Paciente de 62 anos, diagnosticada com câncer de mama metastático. Possui um nódulo de 2x3cm em mama esquerda associado a linfadenomegalia homolateral. É assintomática. Durante exames de rastreamento foram detectadas metástases ossseas e pulmonares. Possui imunohistoquimica da biopsia mamaria com Receptores hormonais negativos e HER-2 postivo. Sobre o caso assinale a afirmativa correta.
- A)Primeira opção de tratamento para esta paciente é o tratamento cirúrgico do tumor, visto que no momento tratase de um tumor operável com cirurgia conservadora e esvaziamento axilar.
Errada: em doença metastática, a cirurgia do tumor primário não é a primeira opção de tratamento, pois o foco inicial deve ser sistêmico.

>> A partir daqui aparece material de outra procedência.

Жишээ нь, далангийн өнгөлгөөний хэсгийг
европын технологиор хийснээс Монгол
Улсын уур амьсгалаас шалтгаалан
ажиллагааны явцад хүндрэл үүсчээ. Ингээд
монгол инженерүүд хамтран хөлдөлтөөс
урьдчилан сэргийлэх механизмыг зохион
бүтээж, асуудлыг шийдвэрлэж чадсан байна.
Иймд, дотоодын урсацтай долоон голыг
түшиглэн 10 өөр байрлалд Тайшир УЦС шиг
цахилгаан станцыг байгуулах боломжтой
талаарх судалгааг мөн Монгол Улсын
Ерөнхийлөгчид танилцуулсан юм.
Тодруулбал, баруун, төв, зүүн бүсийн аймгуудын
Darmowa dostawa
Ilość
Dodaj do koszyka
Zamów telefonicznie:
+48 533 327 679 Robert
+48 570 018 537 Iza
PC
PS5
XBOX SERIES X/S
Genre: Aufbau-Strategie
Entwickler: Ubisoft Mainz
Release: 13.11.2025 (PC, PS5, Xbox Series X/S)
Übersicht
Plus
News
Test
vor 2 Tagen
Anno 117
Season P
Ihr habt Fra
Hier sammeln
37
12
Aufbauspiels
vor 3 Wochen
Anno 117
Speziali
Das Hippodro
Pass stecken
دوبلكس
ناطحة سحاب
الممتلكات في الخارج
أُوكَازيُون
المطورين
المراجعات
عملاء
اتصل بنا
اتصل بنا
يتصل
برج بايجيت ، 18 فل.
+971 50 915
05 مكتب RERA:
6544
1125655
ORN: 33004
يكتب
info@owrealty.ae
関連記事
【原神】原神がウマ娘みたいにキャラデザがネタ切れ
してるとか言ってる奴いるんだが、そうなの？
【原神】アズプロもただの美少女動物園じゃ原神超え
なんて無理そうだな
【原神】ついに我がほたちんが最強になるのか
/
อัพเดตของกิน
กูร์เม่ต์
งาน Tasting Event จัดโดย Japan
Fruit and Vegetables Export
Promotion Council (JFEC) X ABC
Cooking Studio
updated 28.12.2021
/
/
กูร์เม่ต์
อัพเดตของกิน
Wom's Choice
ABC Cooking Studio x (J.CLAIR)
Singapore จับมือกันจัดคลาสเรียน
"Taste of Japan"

- B)Paciente possui metástases em locais pouco usuais visto que a maior incidência de metástases desse tumor é em sistema nervoso central e fígado.
Errada: ossos e pulmões são locais frequentes de metástase do câncer de mama, enquanto SNC e fígado também são comuns, não os mais exclusivos como a alternativa sugere.

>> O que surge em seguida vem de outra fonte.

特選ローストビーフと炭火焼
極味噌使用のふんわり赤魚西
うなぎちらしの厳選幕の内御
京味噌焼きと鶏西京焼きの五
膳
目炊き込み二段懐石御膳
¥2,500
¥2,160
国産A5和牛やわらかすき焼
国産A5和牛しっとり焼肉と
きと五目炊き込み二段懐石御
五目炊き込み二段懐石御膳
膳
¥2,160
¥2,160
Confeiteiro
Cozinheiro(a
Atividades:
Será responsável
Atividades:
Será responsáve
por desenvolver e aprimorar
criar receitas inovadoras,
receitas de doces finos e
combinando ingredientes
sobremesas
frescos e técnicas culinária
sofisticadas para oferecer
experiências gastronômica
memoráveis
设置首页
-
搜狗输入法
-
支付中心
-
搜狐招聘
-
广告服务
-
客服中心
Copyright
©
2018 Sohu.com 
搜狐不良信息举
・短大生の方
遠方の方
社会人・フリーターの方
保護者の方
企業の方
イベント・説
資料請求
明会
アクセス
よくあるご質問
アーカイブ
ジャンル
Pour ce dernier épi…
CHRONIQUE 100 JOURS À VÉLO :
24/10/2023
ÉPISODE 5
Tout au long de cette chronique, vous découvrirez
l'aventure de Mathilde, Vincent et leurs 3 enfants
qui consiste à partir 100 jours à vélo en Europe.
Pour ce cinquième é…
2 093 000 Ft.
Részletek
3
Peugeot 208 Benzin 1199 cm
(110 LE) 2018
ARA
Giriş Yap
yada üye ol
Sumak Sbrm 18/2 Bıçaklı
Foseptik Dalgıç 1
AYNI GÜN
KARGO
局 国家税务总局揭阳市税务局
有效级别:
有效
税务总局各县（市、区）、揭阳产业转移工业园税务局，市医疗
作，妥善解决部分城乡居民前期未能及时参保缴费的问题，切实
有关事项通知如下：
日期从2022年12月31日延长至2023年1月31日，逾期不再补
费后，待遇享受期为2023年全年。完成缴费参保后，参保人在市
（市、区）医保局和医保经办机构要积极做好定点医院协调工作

- C)Paciente deve receber inicialmente tratamento sistêmico baseados em drogas Anti-HER-2 e quimioterapia com taxanos.
Certa: câncer de mama metastático HER-2 positivo deve iniciar tratamento sistêmico com droga anti-HER-2 associada à quimioterapia, frequentemente com taxano.
- D)Paciente tem indicação de receber quimioterapia com esquema semelhante ao da quimioterapia neoadjuvante, visto que metástases são assintomáticas.
Errada: a ausência de sintomas das metástases não muda o fato de que a doença é metastática e requer tratamento sistêmico direcionado, não simplesmente um esquema de neoadjuvância.
- E)Paciente deve ser tratada com radioterapia das lesões ósseas e, após, quimioterapia sistêmica.
Errada: radioterapia pode ser usada de forma paliativa em metástases ósseas selecionadas, mas não é a etapa inicial isolada nem substitui a terapia sistêmica.
Gabarito: C
Em câncer de mama metastático, a lógica muda bastante em relação à doença localizada: o objetivo principal deixa de ser operar o tumor da mama como primeira medida e passa a ser controlar a doença sistêmica. Quando há metástases em ossos e pulmões, mesmo que a paciente esteja assintomática, a conduta inicial costuma ser tratamento sistêmico, porque a doença já saiu do controle local e circula pelo organismo. No subtipo HER-2 positivo, a estrela do tratamento é a terapia anti-HER-2 associada à quimioterapia. Entre os esquemas usuais de primeira linha estão trastuzumabe + pertuzumabe + taxano, justamente porque essa combinação melhora resposta e sobrevida. Ou seja, aqui não faz sentido começar por cirurgia do nódulo mamário: isso não resolve a doença metastática e não é a estratégia inicial padrão. As metástases mais comuns do câncer de mama são, em geral, osso, pulmão, fígado e cérebro. Então, metástase óssea e pulmonar não é nada exótico; pelo contrário, é um padrão clássico. Radioterapia pode ter papel em lesões dolorosas, compressivas ou com risco de complicação, mas não substitui o tratamento sistêmico quando a doença é disseminada. Em resumo: doença metastática HER-2 positiva pede tratamento sistêmico com anti-HER-2 e quimioterapia, não cirurgia de primeira linha. É a oncologia dizendo: primeiro controle o todo, depois pense no detalhe.